Wednesday, May 30, 2007

The Woman at the Washington Zoo

The curse has finally been lifted! It's been hell going without a book. I checked out The Woman at the Washington Zoo by Marjorie Williams a couple of weeks ago, thumbed through it, but it has been sitting on my bookshelf since. So a day or two ago, I looked at my bookshelf and "The Woman..." caught my attention. Marjorie Williams wrote political profiles for The Washington Post and Vanity Fair. She wrote about people like Barbara Bush and political columinst Mary McGrory. She also wrote a weekly column for Slate, the online magazine.

The essays in "The Woman at the Washington Zoo" are about so many different things, from politicial figures to assisted suicide, gender to family life, and also cancer. Williams was diagnosed with liver cancer in 2002. The doctors told her she only had months to live, but she went on to live for another three and a half years.

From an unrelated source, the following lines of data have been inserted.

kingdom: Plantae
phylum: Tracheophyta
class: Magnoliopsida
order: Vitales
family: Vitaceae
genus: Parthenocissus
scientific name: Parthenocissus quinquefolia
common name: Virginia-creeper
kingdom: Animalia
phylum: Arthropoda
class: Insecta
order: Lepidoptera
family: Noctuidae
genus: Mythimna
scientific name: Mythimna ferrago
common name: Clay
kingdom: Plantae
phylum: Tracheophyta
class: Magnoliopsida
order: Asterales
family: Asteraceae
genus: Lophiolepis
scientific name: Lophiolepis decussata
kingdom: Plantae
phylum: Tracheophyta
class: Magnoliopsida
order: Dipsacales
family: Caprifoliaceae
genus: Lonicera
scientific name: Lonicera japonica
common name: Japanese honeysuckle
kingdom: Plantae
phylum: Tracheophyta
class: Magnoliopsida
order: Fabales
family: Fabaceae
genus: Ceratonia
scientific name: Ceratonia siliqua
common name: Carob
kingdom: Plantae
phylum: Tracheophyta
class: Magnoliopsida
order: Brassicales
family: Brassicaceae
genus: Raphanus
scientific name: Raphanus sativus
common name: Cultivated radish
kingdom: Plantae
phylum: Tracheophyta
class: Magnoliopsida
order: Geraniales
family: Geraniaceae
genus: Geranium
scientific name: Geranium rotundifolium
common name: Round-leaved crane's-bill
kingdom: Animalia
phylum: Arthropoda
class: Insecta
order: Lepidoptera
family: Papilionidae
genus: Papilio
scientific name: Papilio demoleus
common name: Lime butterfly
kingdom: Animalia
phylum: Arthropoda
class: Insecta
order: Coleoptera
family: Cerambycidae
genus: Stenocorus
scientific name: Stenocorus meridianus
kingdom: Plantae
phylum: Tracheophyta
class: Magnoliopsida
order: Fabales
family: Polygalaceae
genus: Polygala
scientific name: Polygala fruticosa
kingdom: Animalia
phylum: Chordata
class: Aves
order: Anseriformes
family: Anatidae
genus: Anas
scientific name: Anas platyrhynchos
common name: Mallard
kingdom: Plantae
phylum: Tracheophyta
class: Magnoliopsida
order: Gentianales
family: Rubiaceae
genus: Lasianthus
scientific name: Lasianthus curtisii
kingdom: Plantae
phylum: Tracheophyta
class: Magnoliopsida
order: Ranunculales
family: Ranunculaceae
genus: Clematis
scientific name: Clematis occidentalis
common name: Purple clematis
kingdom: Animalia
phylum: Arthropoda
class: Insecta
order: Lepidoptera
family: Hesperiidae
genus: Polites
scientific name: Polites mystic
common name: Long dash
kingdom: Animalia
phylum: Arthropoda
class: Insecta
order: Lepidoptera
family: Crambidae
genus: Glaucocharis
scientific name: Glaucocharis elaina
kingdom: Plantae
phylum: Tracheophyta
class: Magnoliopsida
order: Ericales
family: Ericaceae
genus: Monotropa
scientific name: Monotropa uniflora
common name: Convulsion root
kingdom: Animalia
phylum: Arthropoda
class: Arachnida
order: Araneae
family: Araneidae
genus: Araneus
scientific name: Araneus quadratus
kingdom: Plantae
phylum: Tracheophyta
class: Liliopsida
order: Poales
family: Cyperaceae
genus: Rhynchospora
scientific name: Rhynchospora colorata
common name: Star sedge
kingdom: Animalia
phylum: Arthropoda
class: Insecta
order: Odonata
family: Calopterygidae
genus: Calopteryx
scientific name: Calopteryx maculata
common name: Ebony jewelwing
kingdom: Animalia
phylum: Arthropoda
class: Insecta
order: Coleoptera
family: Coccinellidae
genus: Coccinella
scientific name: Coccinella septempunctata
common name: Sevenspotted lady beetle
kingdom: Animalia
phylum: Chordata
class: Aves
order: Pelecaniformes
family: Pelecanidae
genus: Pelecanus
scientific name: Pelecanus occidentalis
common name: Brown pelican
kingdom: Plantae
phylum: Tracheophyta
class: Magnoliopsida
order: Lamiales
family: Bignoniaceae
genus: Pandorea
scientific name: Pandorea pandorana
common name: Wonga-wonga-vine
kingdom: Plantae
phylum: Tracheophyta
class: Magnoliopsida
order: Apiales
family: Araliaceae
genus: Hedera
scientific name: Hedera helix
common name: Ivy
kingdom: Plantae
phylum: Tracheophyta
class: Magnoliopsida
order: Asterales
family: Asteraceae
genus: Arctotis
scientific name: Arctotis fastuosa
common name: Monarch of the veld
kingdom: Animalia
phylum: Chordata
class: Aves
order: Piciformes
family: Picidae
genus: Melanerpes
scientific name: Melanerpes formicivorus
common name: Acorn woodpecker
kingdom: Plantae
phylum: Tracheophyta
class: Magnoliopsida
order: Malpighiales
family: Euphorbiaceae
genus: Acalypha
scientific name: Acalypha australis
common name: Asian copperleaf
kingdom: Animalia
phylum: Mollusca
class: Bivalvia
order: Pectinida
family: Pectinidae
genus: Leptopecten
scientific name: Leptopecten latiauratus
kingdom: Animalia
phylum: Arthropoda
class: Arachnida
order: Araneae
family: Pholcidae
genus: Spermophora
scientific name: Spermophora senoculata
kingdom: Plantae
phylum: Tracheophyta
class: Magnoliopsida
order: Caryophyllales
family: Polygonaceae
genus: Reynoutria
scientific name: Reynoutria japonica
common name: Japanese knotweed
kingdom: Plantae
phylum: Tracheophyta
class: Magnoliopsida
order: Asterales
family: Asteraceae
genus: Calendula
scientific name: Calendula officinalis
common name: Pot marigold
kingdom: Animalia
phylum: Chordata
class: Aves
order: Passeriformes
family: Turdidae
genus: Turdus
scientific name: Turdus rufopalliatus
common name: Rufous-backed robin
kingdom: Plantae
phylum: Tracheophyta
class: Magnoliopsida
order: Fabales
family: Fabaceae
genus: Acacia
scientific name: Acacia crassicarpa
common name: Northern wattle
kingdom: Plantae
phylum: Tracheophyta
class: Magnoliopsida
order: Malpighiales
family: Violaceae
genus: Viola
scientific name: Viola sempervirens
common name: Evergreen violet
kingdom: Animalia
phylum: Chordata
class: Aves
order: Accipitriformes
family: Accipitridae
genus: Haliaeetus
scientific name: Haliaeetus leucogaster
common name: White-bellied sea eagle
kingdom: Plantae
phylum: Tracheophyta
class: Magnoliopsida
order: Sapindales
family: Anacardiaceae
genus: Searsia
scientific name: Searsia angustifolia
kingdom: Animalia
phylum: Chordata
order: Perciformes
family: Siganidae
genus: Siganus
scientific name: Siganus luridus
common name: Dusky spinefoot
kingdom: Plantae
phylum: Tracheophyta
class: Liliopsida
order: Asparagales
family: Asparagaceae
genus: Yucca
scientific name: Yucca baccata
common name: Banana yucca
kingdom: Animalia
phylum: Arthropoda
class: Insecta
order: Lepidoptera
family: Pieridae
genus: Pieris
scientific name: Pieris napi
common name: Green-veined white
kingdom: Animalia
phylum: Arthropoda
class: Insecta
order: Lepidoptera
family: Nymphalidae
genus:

Most of my favorite essays in the book are in Part 3: Time and Change. There is no way that I can put into words what this book has come to mean to me. But I will try. I'm a typical reader, starting with the beautiful introduction by Williams' husband, Timothy Noah. But then I went to the back of the book, which is so unlike me, and started reading. Hit by Lightning: A Cancer Memoir is my favorite essay. Williams tell of the first sign: Her son, Willie noticing that she lost weight. She tells how it should have been a sign of something wrong, but admits that she's like most American women and "yearning for thinness is so deeply a part of me that it never crossed my mind that weight loss could herald something other than good fortune." She also tells of the second sign, a lump in her abdomen, going to different doctors for an answer, before finally receiving one: liver cancer that was stage IV (b).

So many times I felt like crying for Williams. But instead I laughed at her good (and bad) jokes, marvelled at her play of words, and her honesty with describing life and knowing that soon, very soon you will die. It's my newest favorite book.

If you don't like my post, read the book anyway.